### Recorded data

**********

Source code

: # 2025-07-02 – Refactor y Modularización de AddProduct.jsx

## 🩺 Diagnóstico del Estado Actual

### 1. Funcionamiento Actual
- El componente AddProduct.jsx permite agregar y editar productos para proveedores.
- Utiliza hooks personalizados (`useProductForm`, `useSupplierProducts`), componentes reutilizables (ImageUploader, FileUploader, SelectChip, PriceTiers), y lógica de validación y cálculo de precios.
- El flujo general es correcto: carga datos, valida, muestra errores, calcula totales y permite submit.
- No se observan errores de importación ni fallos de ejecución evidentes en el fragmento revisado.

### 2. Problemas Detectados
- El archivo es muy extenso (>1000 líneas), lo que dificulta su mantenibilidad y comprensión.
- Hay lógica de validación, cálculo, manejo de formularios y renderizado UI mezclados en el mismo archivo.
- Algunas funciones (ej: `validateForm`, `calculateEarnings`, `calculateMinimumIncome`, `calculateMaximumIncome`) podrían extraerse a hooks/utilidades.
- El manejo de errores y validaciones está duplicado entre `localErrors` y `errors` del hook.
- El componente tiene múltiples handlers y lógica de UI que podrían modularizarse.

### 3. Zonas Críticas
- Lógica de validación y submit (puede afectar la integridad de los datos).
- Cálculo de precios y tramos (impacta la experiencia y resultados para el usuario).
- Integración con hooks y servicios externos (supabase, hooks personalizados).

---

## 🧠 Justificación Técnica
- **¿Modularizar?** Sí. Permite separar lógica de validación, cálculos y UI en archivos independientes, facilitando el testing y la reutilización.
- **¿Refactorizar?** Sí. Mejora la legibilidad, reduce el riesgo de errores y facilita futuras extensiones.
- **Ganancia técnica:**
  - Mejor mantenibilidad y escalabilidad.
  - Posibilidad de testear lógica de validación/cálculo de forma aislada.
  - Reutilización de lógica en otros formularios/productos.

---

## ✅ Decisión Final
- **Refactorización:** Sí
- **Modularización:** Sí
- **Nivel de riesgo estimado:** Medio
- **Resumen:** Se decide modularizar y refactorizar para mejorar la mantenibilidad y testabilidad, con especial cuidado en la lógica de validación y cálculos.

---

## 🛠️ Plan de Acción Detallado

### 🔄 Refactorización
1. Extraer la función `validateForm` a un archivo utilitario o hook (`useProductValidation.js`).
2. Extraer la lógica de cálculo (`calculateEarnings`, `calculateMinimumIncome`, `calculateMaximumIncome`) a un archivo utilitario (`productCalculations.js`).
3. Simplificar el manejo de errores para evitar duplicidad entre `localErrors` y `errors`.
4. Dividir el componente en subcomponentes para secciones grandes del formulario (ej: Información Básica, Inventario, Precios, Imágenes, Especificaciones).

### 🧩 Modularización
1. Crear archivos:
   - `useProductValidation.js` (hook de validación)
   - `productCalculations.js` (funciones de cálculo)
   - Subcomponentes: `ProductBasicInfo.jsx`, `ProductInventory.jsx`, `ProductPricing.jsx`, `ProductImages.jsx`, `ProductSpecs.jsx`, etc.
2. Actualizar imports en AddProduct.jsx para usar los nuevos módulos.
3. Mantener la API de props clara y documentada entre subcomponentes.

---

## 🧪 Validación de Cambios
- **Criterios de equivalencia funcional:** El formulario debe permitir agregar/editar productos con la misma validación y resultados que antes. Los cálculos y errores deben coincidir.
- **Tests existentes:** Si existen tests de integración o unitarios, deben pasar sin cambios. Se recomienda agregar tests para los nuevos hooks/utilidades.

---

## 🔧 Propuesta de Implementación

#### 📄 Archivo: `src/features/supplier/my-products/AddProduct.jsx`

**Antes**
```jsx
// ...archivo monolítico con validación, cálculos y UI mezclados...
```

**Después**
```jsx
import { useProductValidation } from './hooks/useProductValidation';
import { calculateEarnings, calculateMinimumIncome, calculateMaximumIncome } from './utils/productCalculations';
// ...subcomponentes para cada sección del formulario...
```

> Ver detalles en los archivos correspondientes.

**********

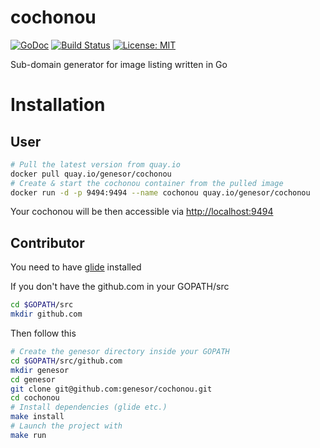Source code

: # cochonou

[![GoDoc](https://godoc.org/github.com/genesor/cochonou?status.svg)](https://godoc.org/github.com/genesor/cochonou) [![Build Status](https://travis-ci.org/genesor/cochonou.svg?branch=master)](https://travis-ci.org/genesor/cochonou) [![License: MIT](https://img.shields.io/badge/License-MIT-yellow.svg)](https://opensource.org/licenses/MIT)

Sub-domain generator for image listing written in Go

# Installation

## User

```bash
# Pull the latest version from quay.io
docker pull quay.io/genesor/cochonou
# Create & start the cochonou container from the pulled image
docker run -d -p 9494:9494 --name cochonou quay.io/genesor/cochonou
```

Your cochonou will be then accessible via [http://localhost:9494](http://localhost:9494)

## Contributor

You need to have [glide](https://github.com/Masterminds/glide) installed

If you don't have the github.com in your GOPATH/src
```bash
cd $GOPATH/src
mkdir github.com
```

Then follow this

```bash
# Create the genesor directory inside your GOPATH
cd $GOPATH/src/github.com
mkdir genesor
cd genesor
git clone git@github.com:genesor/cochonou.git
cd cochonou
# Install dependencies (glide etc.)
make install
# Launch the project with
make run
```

**********

### What you should do
Show every line of the material that includes the string "validateForm".

### Solved problem
- Algunas funciones (ej: `validateForm`, `calculateEarnings`, `calculateMinimumIncome`, `calculateMaximumIncome`) podrían extraerse a hooks/utilidades.
1. Extraer la función `validateForm` a un archivo utilitario o hook (`useProductValidation.js`).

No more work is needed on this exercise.